Fabrication and test flight supported by Yaeun Stevie Choi.

ABOUT THE ARTIST
Misa Chhan is a Los Angeles-based artist who works with natural dyes, textiles, printmaking, and artist’s books. Through her art practice, Chhan aims to create a container of pure joy to demonstrate our fundamental interdependency with nature, thereby challenging the extractive mindset of domination. Chhan spends her time gardening; practicing how to coax color from plants; composting; researching natural dyes, minerals, and materials; and finding ways to be resourceful with what already exists. Misa Chhan received a BA in Book Arts at the University of California, Santa Barbara.

2022 Kite Artist: Audrey Chan


Audrey Chan, “Protect Public Lands,” Rokkaku Kite (Edition of 5), 2022. Block print on Japanese mulberry paper.

Clockshop commissioned artist Audrey Chan to design five large-scale Rokkaku kites, which are traditional six-sided Japanese kites crafted from Japanese mulberry paper. In the spirit of the Kite Festival, Chan designed the message “Protect Public Lands,” which was hand-stenciled on mulberry paper with a block printing ink. The design is inspired by Chinese paper cutting and Mexican papel picado, two culturally significant traditional crafts. The stenciled images on the kites draw from the rich cultural histories of Los Angeles Historic Park and the surrounding neighborhoods. Storytelling through allegorical imagery, Chan designed abstractions of a Tongva reed dwelling, plants native to the Los Angeles River, a water wheel connected to Zanja Madre, and Kite Master Tyrus Wong.

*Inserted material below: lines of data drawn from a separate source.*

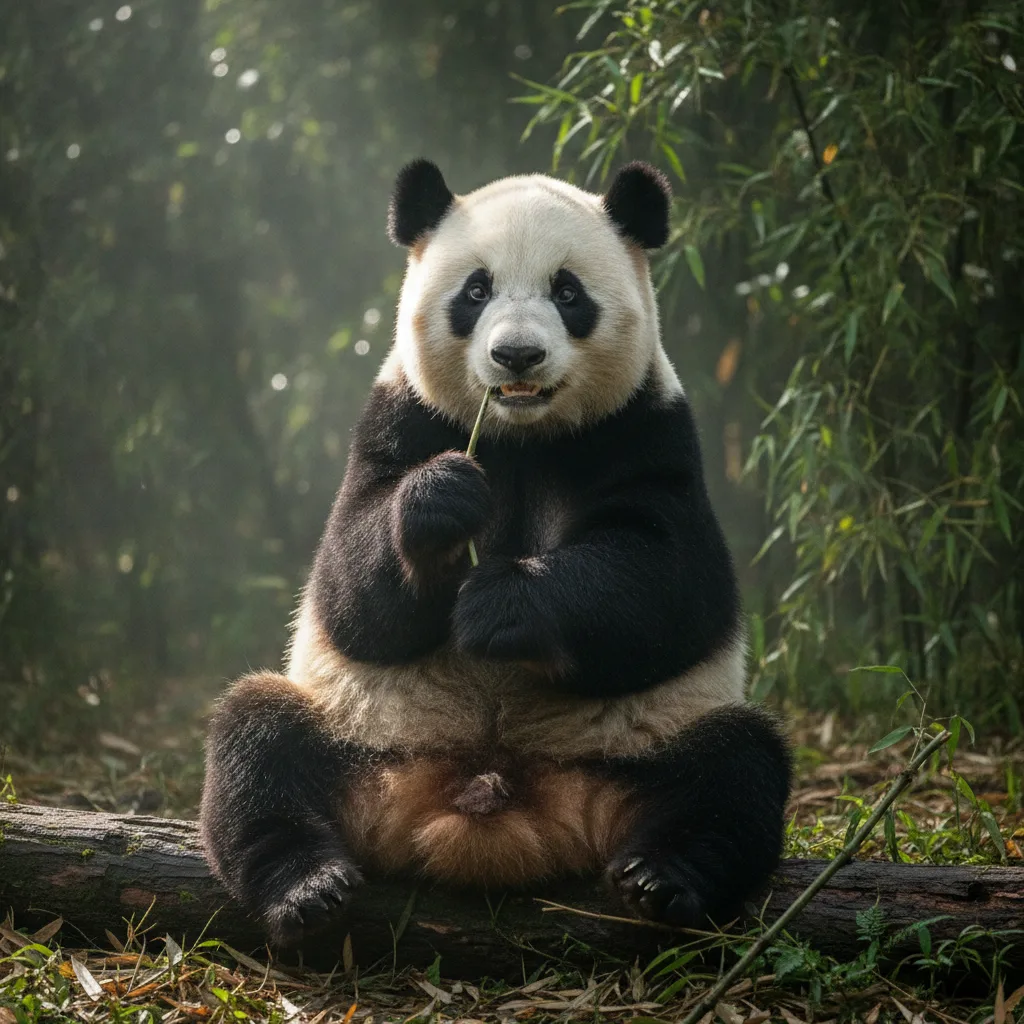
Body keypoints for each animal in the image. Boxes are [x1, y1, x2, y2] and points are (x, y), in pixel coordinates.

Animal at [200, 158, 792, 947]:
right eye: (475, 291)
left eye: (568, 293)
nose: (517, 354)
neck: (520, 435)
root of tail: (490, 808)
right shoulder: (401, 416)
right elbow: (348, 590)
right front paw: (440, 502)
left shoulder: (647, 427)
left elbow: (670, 586)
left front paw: (503, 602)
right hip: (360, 734)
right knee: (257, 742)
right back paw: (307, 887)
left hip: (638, 748)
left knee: (735, 769)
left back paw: (662, 880)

See the kite in action in the Los Angeles Times.
Fabrication and test flight supported by Yaeun Stevie Choi.

ABOUT THE ARTIST
Audrey Chan (b. 1982, Chicago, Illinois) is a Los Angeles-based artist, illustrator, and writer. Her research-based projects use drawing, painting, public art, and video to challenge dominant historical narratives through allegories of power, place, and identity. She received an MFA from California Institute of the Arts and a BA with Honors from Swarthmore College. Public art commissions include Will Power Allegory for LA Metro at the Little Tokyo/Arts District Station and The Care We Create at the Los Angeles offices of the ACLU of Southern California, where she was the organization’s inaugural artist-in-residence.

Artist Activations

2025 Plein Air Watercolor Performance: Sterling Wells

Los Angeles-based watercolor artist Sterling Wells demonstrates the process of plein air painting unfold in a real-time performance at the 5th Annual People’s Kite Festival. Painting en plein air (“in open air”) is a method of composing onto a surface while outdoors in the landscape itself to capture the natural light of the scene. Wells, whose practice considers the city’s waterways and the social forces that affect them, will paint on the hilltop beside the Roundhouse Bridge, bringing into being the skyscape of kites in flight, the cultural hub of Chinatown’s stretch of Broadway, and the greenery of Elysian Park’s Radio Hill.

ABOUT THE ARTIST
Sterling Wells (b. New York, NY, based in Los Angeles) takes an unconventional approach to plein air painting, immersing himself in the neglected urban waterways of Los Angeles to make lush watercolors using water from these sites of environmental, social, and cultural confluence. His work has been exhibited recently at Night Gallery, LAMOA at Commonwealth & Council, the Armory Center for the Arts, among others, and he has presented public programming with Fulcrum Arts. Wells attended the Skowhegan School of Painting and Sculpture in 2018 and was a recipient of a 2019 Rema Hort Mann Foundation Emerging Artist Grant.